Member of the Tamil Nadu Legislative Assembly
- In office 11 May 2006 – 20 May 2016
- Preceded by: J. Anbazhagan
- Succeeded by: Sathyanarayan
- Constituency: Theagaraya Nagar

Personal details
- Born: 15 June 1961 (age 65) Orathanadu, Madras State, India
- Party: Tamilaga Vettri Kazhagam
- Other political affiliations: Dravida Munnetra Kazhagam (2019-2026); Amma Makkal Munnetra Kazhagam (2018-2019); All India Anna Dravida Munnetra Kazhagam (Until 2017);
- Children: 2

= V. P. Kalairajan =

Indian politician

V. P. Kalairajan (born 15 June 1961) is an Indian politician and was a member of the 13th and 14th Tamil Nadu Legislative Assemblies from the Theagaraya Nagar constituency in Chennai district. He represented the All India Anna Dravida Munnetra Kazhagam (AIADMK) party.
Now, he is a member of DMK.

Kalairajan won the Theagaraya Nagar constituency as an AIADMK candidate in the 2006 and 2011 state assembly elections.

The elections of 2016 resulted in Kalairajan's constituency being won by B. Sathyanarayanan of the AIADMK. He was one of thirteen AIADMK MLAs in the Greater Chennai area who were deselected by the party, apparently in an attempt to thwart a potential anti-incumbency backlash from the electorate following the recent flooding.
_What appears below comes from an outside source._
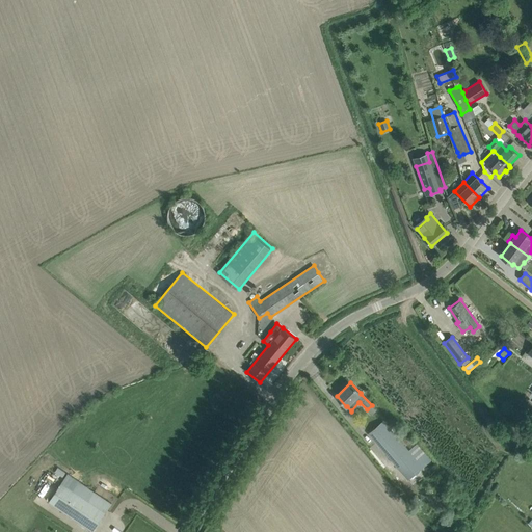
[(391,428),(375,442),(408,480),(431,459),(418,443),(409,450),(391,428)]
It was felt that fresh faces would put some distance between the past and the present.

As of December 2016, Kalairajan was AIADMK district secretary for South Chennai (North) unit, a position from which he had been removed by Jayalalithaa, the then Chief Minister, in October 2015. Following the death of Jayalalitha in December 2016, he supported the move to have V. K. Sasikala installed as Chief Minister in place of O. Paneerselvam.

== Personal life ==
Kalairajan was born on 15 June 1961 in Orathanadu. He has MA and BL degrees, has worked as an advocate and is married with two children.